- Born: 1 May 1876 Bonnybridge, Scotland
- Died: 10 October 1956 (aged 80) Bonnybridge, Scotland
- Education: Glasgow School of Art
- Known for: Painting

= Janetta Gillespie =

British artist

Janetta Susan Gillespie (1 May 1876– 10 October 1956) was a Scottish artist. Her still-life paintings were exhibited in Scotland and at the Walker gallery in Liverpool.

==Biography==
Gillespie was born in Bonnybridge in Stirlingshire into a family of artists. Both her brother, Alexander Gillespie and her younger sister Floris were also artists and the three would sometimes exhibit together.
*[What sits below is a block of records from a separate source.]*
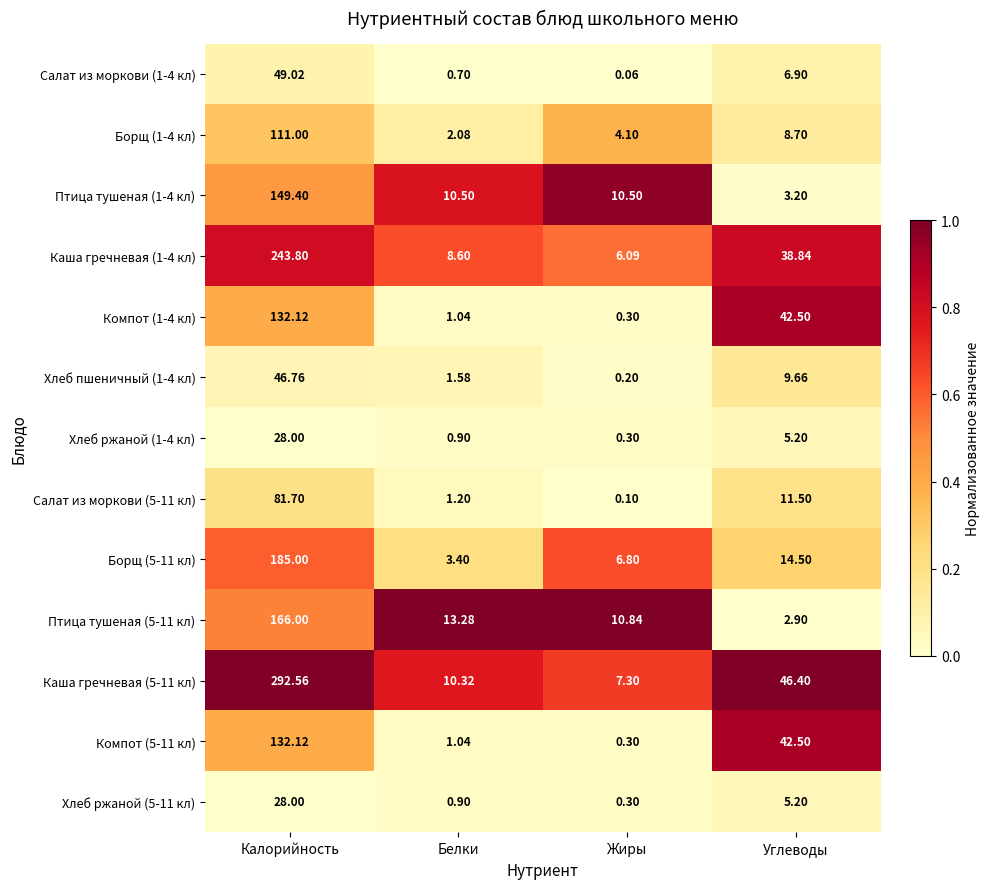

List the labels in order of Хлеб пшеничный (1-4 кл) value, largest first.

Калорийность, Углеводы, Белки, Жиры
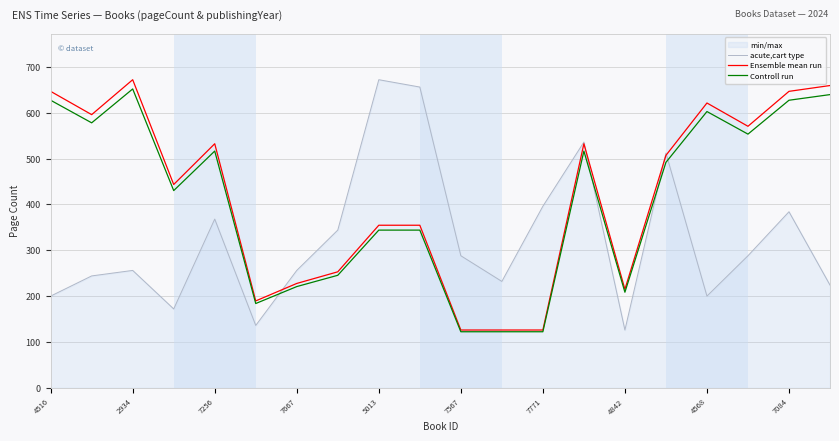

What is the difference between the highest and lowest values at 7084?

262.6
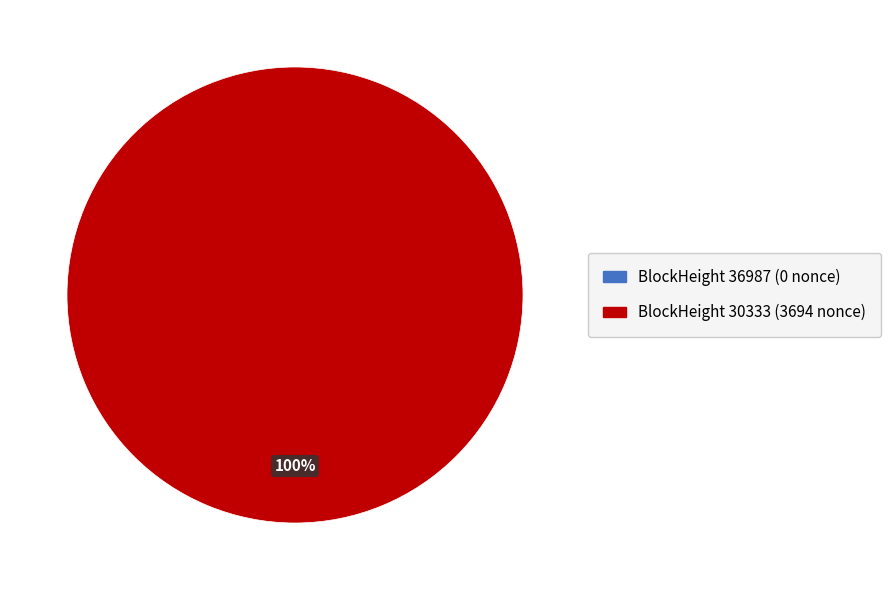

How many slices are in this pie chart?

2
Gillespie attended the Glasgow School of Art in 1913 and then again from 1915 to 1917. She taught for a time at Bonnybridge School and lived in the town throughout her life. She mostly painted flowers and still life pieces in an often bold and dashing style with a highly accomplished use of chiaroscuro. A still life, Moon Pennies, received good reviews when shown at the Royal Scottish Watercolour Society in 1952. Gillespie exhibited with, and joined, the Glasgow Society of Women Artists, winning their Lauder Award in 1934. She also exhibited with the Royal Scottish Academy, the Royal Scottish Watercolour Society, the Glasgow Institute of the Fine Arts, at the Walker Art Gallery in Liverpool and with the Aberdeen Artists Society.